This is the true story of seven strangers, picked to live in a house, work together and have their lives taped, to find out what happens when people stop being polite and start getting real.
The Real World.
Over the course of this break, I've also been given the opportunity to indulge one of my favorite past times: trashy reality television. But why is the Real World showing up in this queer little slice of the interwebz, you ask? I can assure you, it's not just because this blogger is green with envy that he's been excluded from yet another season. The first reason, of course, is to show Chuck Klosterman that he is not the only one in the world capable of discussing the Real World and also using the word "postmodern" in a sentence. It is my hope that this will entice Mr. Klosterman to give up
Secondly, Terp enthusiasts, my very own soon-to-be alma mater is finally being represented in the annuls of reality television in the form of the kinda nerdy, only recently de-flowered Michael Ross. I've got to say, in terms of people who might be representing our fine institution, I'm pretty unimpressed. UMD is quite well known for its diversity. Why, MTV, did you select a straight, white, frat-type, when you could have instead selected one of our extremely qualified and infinitely more interesting queer students (for example, a socially awkward blogging undergrad with a penchant for putting his foot in his mouth)? I'm just saying, MTV, you missed out on some marketing gold there.
At least Michael Ross seems to be sort of smart, though obviously one has to be generous when talking about intelligence in MTV terms. It's not totally unlike running a three-legged race with a corpse as your partner. In one of my all-time favorite Real World exchanges, Michael (with whom I have no less than five facebook friends in common) uses the word cataclysm, and then proceeds to spout information about solar flares, while the rest of the cast just stares blankly at him. The camera then cuts to a confessional with another cast member, who explains that she needs a thesaurus just to understand Michael, so she usually just smiles and nods. Pseudo-unscripted television at its finest.

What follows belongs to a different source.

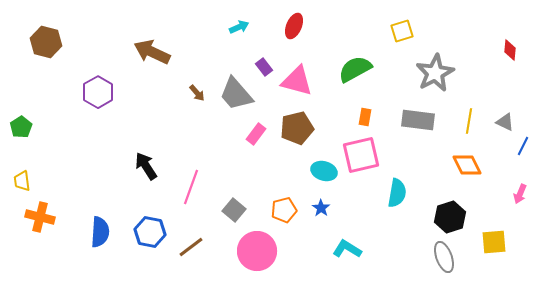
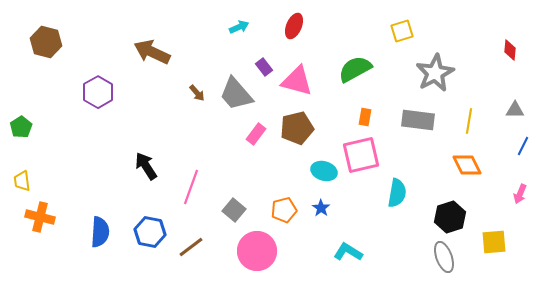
gray triangle at (505, 122): moved 10 px right, 12 px up; rotated 24 degrees counterclockwise
cyan L-shape at (347, 249): moved 1 px right, 3 px down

And then there's the fact that this is one of the least diversified seasons ever. I was more than a little sad to discover that the season was void of queerness. No gay dolphin trainer. No sassy lesbian from Milwaukee. Not even a little bi-curious straight girl that we can all agree is pretty offensive. On second glance though, that might not quite be the case. Enter Dustin Zito. Dustin is your typical, obnoxiously attractive straight white guy. Oh, plus he used to be a gay porn star. Dustin did a stint on a vaguely reality-themed site called (WARNING: Actual porn link) Frat Pad. Maybe the season is a little more diversified than I first thought.
MTV certainly seems to be developing a fetish for gay-for-pay porn stars. This phenomenon fascinates me. What does it mean for a totally "normal" straight guy to make his money posing naked for other dudes? What does it mean for him to peddle his heterosexual identity (on which he insists, relentlessly) to a gay porn site whose premise is that all of its models are straight dudes who just happen to be naked? Of course, part of me wants to label this phenomenon as a complex intersection of capitalism and identity that says a lot about the ways in which we concretize identities. The realist in me also just thinks the man probably needed some cash and didn't have much going for him other than his revoltingly attractive face. Not that I'm bitter.
Also, while I'm asking speculative questions, what do we make of MTV's recent documentation of the gay porn industry, with particular emphasis on gay-for-pay porn stars? On the one hand, its nice for gay smut to be getting some recognition. On the other hand, this phenomenon has a strangely pornographic-imperialist feel to it. Does MTV's treatment of gay porn give the impression that my porn is really just something that straight guys get paid to do and that I happen to enjoy? Does it frame some of the gay porn industry as a bone that straight guys are throwing us (pun obviously intended)? Don't straight guys have their own smut to publicize?
(Obviously this conversation about queer porn is framed almost exclusively in terms of gay men, not in an effort to recapitulate the terms of the rampant sexism that exists in the gay community, but rather because the majority of my pornography experience has involved man-on-man action. Is there a parallel phenomenon in the lesbian porn community? I would be fascinated to know.)